Por Ela nascem, por Ela são criados e alimentados. Ela é a doce Mãe, vida
e esperança nossa. É o modelo de nossa esperança, o exemplo para imitarmos, e por
sua intercessão e auxílio, conseguirmos a eterna felicidade, que seu Filho Santíssimo nos mereceu.
DOUTRINA DA SANTÍSSIMA VIRGEM
Efeitos da esperança
513. Minha filha, pelas virtudes da fé e esperança, semelhantes a duas asas
infatigáveis, meu espírito se elevava ao interminável e sumo bem, até descansar na
união de seu íntimo e perfeito amor. Enquanto este benefício não era contínuo
para o estado de viadora, o era o exercício da fé e esperança. Independentes da visão
e posse, logo as encontrava em minha mente e não interrompia mais seus atos.
Os efeitos que em mim produziam, o afeto, esforços e desejo que comunicavam ao meu espírito, para chegar à eterna
posse da fruição divina, o entendimento humano, com sua limitação, não pode entender adequadamente. Conhecê-lo-á em
Deus, para seu eterno louvor, quem merecer gozar de sua visão no céu.
Imitação da esperança de N. Senhora
514. Tu, caríssima, já que tanta luz recebeste sobre a excelência desta vi r
tude e dos atos que eu praticava, trabalha por me imitar continuamente, segundo as
forças que te der a divina graça. Relembra e medita sempre nas promessas do
Altíssimo. Pela certeza de sua verdade, que a fé te confere, eleva teu coração com
ardente desejo, anelando consegui-las.
Com esta firme esperança podes confiar que, pelos méritos de meu Filho
Santíssimo, chegarás a ser moradora da celestial pátria, e companheira dos que
nela, com imortal glória, contemplam a face do Altíssimo. Se, auxiliada por esta virtude, elevares teu coração acima da terra e
fixares tua mente no bem imutável que aspiras, todo o visível te será pesado e
molesto. Julga-lo-ás vil e desprezível, e nada poderás apetecer fora daquele
amabilíssimo e deleitável objeto de teus desejos. Em minha alma este ardor da
esperança foi fruto da fé e da experiência.
Nenhuma língua, nem palavra, podem explicar ou traduzir este ardor.
Infelicidade das almas sem esperança
515. Para ainda maior estímulo, considera e chora com íntima dor, a infelicidade de tantas almas, imagens de Deus,
capazes de sua glória, e por suas culpas sem a verdadeira esperança de O gozar.
Deveriam os filhos da santa Igreja fazer pausa em seus vãos pensamentos, para se
deterem a considerar e avaliar o benefício, de serem agraciados com a fé e esperança segura.

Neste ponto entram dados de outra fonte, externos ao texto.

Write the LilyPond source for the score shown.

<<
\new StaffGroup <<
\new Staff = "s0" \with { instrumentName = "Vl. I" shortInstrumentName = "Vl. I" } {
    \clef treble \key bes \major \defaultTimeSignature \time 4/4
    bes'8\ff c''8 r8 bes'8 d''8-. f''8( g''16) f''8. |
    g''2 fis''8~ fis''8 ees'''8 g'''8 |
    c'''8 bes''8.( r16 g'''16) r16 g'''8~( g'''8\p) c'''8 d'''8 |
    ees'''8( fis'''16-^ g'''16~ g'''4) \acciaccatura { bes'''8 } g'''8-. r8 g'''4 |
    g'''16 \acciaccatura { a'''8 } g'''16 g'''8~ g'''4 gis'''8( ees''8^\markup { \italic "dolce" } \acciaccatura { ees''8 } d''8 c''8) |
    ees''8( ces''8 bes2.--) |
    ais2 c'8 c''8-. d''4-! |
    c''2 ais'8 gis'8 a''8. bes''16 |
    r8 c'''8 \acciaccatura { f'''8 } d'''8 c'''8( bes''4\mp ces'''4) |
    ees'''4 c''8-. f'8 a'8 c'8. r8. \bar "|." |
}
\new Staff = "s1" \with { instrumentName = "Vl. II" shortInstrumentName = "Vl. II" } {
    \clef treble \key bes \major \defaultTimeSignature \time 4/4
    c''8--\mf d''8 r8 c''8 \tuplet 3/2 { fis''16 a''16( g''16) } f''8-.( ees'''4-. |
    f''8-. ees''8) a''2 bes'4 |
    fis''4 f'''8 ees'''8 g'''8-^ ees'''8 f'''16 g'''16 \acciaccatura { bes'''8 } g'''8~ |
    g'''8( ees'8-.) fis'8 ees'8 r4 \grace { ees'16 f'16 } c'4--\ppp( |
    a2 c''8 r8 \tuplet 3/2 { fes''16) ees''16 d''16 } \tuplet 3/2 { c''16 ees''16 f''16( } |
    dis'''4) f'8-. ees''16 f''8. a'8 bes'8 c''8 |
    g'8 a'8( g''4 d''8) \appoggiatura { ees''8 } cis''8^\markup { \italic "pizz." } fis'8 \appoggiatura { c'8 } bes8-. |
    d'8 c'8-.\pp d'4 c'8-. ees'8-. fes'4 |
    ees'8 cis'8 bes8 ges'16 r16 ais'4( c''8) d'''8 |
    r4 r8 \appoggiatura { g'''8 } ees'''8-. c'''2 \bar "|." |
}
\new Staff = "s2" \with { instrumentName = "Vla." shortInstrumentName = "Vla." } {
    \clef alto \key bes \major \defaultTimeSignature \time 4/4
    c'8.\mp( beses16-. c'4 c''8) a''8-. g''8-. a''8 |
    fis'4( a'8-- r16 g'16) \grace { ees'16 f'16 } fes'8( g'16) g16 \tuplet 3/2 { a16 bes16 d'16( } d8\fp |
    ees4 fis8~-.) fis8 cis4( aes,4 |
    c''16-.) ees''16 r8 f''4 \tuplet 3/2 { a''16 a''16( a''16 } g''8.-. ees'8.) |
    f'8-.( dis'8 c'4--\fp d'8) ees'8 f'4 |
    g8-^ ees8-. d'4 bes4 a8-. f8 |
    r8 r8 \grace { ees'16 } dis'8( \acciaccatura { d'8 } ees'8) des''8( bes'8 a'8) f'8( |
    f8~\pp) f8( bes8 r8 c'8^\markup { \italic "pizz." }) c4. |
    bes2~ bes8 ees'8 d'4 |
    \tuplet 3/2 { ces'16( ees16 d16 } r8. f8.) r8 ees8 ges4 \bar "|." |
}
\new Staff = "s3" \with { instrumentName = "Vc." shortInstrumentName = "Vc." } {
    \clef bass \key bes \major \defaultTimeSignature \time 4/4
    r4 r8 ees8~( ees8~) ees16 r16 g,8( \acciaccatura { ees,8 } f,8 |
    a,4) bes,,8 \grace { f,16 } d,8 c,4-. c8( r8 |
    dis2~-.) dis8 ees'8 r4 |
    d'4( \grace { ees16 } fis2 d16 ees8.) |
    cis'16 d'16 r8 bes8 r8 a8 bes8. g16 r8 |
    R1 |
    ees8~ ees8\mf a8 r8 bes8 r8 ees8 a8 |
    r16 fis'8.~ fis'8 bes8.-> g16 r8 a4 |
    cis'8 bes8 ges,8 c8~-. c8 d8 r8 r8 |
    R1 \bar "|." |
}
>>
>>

Sem merecer, foram separados das trevas e distinguidos por esta luz, que os
tirou da cegueira da infidelidade. Se pensassem em tudo isto, sem dúvida, se
envergonhariam de seu grosseiro esquecimento, e repreenderiam sua detestável ingratidão. Fiquem certos que os esperam
mais terríveis tormentos que aos infiéis. A Deus e aos santos são mais odiosos, por desprezarem o sangue que Cristo derramou,
e por cuja virtude lhes foram prodigalizados estes benefícios. Desprezam o fruto da verdade,
como se fossem fábulas, agitando-se a vida inteira, sem parar um só dia, e muitos nem uma hora,
para considerar suas obrigações e os perigos que correm. Chora, alma, este lamentável dano e, segundo tuas forças,
trabalha e suplica o remédio a meu Filho Santíssimo. Não duvides que qualquer
cuidado e esforço que empregues nesse sentido, será recompensado por Sua Majestade.